Two-time MVP A’ja Wilson, who has been the Aces’ top player overall since being drafted No. 1 in 2018, agreed.
“I think our chemistry in the locker room has kept us alive in many, many games and situations,” Wilson said. “Just the sisterhood we’ve built here. I think it has saved us, and it is a safety net we have.”
Still, the Aces now have to face a New York team led inside by two other players who have won MVPs, forwards Breanna Stewart and Jonquel Jones. Clark and 6-foot-4 reserves Cayla George and Alaina Coates will have to back up Wilson in that task.
As for the guards, starters Kelsey Plum and Jackie Young both have experience running the point guard spot and initiating the Aces’ offense.

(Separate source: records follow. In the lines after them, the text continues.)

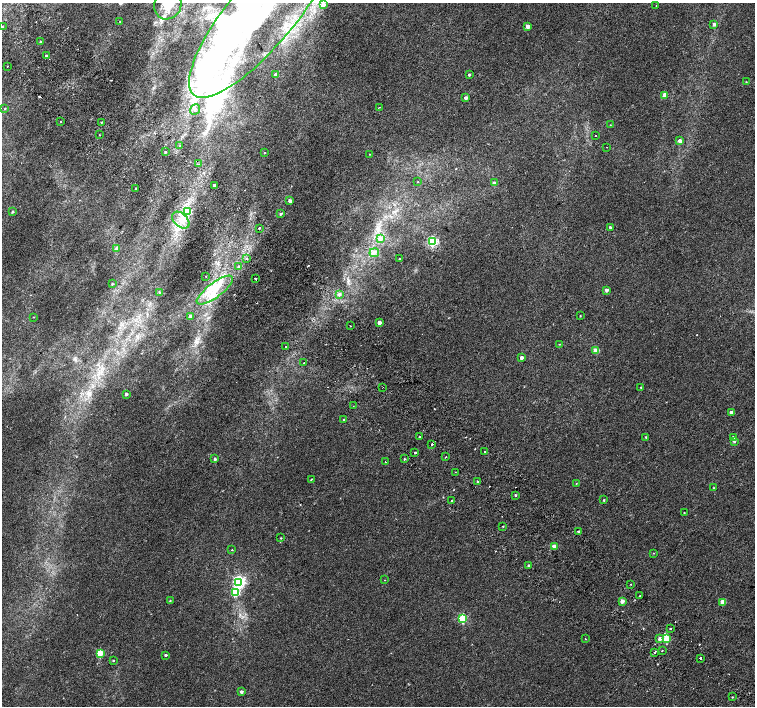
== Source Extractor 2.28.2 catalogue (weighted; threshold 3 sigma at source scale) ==
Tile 11 of 4 x 4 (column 3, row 3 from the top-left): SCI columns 3063-4567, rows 1672-3079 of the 6118 x 6093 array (HDU 1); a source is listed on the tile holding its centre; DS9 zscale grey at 2 x 2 block average (1 PNG px = mean of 2 x 2 image px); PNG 757 x 708 px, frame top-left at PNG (2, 3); each listed source drawn as its Kron ellipse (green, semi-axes under 4 px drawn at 4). Shown black and unused: <1% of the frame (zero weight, under 2 of 3 exposures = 3% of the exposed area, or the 3 px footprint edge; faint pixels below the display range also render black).
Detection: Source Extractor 2.28.2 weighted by HDU 2 'WHT'; one run over the whole footprint, this tile lists its part. Background 0.00525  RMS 0.0036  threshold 0.0162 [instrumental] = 3 sigma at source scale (4.5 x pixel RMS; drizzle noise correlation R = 1.50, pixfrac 1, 0.0396/0.0396 arcsec/px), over >= 5 px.
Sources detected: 139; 5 inside a brighter object's white glare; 11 cosmic-ray / hot-pixel residue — neither listed nor drawn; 3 inside a brighter listed object's ellipse — not listed separately; the other 120 listed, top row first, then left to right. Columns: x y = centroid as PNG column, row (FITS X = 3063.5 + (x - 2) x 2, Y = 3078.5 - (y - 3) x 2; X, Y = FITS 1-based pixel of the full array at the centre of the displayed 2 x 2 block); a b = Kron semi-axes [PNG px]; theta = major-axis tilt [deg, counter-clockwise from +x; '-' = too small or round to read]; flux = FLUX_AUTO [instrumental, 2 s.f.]
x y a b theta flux
168 4 15 13 70 18
323 4 3 3 - 4.9
656 5 2 2 - 0.52
262 13 107 33 50 210
120 22 2 2 - 0.52
714 24 3 3 - 2.4
527 26 2 2 - 7.2
2 27 2 2 - 2.8
40 42 3 2 - 0.68
46 56 2 2 - 1.3
7 66 2 2 - 0.42
276 75 3 2 - 9.2
469 75 2 2 - 1.4
746 82 2 2 - 0.38
665 95 3 3 - 11
466 98 2 2 - 3.9
379 107 2 2 - 0.4
5 109 3 3 - 0.6
195 110 6 4 50 2.5
60 121 2 2 - 0.47
101 122 2 2 - 3.7
610 125 2 2 - 0.35
99 135 2 2 - 0.36
595 136 2 2 - 2.6
680 141 3 2 - 4.9
180 146 2 2 - 1.4
607 147 2 2 - 0.76
165 152 2 2 - 0.97
264 152 2 2 - 0.61
370 154 2 2 - 0.29
198 164 3 2 - 0.79
418 182 3 2 - 0.29
494 183 3 3 - 3.4
214 185 2 2 - 2.7
136 189 2 2 - 1.3
290 201 2 2 - 4.1
12 212 2 2 - 1
188 212 4 3 - 23
281 214 4 3 - 1.2
181 220 10 6 -43 7.5
610 227 3 2 - 1.2
259 228 2 2 - 1.1
380 238 4 3 - 4.9
433 242 3 3 - 100
117 248 2 2 - 5.4
374 253 5 3 - 2
247 258 2 2 - 2
400 259 2 2 - 0.86
238 266 4 3 - 0.89
206 276 2 2 - 0.64
255 279 2 2 - 3.9
112 284 3 2 - 0.83
215 290 22 7 37 18
607 290 2 2 - 3.3
160 293 3 3 - 0.81
339 294 4 4 - 3
190 316 2 2 - 5.7
580 316 2 2 - 0.41
33 317 2 2 - 0.35
379 323 2 2 - 5.3
350 326 2 2 - 0.77
559 344 3 2 - 0.29
286 347 2 2 - 1.4
596 351 3 3 - 15
522 357 3 2 - 2.9
304 363 2 2 - 3.7
383 387 2 2 - 0.38
641 387 2 2 - 0.69
126 394 2 2 - 2.3
353 406 2 2 - 0.56
731 412 2 2 - 3.5
344 420 2 2 - 1
419 436 2 2 - 6.2
646 437 3 2 - 0.66
733 437 2 2 - 1.7
734 441 3 3 - 1.7
432 444 2 2 - 2.9
485 452 2 2 - 1.6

Plum and Young, both All-Stars along with Gray, know they need to have big performances from here on out. The Aces also have reserves Kierstan Bell and Sydney Colson at guard.
“We do have people that can step up,” Young said. “Even though Chels isn’t on the floor, you guys will see her drawing on the board in timeouts and just being a voice for us.
“I’ll be looking over at the bench at her, just seeing whatever reads she seeing. She will be talking to me a lot. So she’ll still have a big impact.”
The Las Vegas players and staff all said that while this is a big emotional blow to the team, they are trying to stay focused on their goal of repeating as champions.
“What doesn’t show up on the stat sheet is Chelsea’s leadership,” Plum said. “Her decision-making, her making big plays on offense and defense. It’s really tough.
“But we’re not a traditional team in that the fluidity of the way we play with multiple guards helps us. But it’s going to be about the whole team elevating themselves for the game.”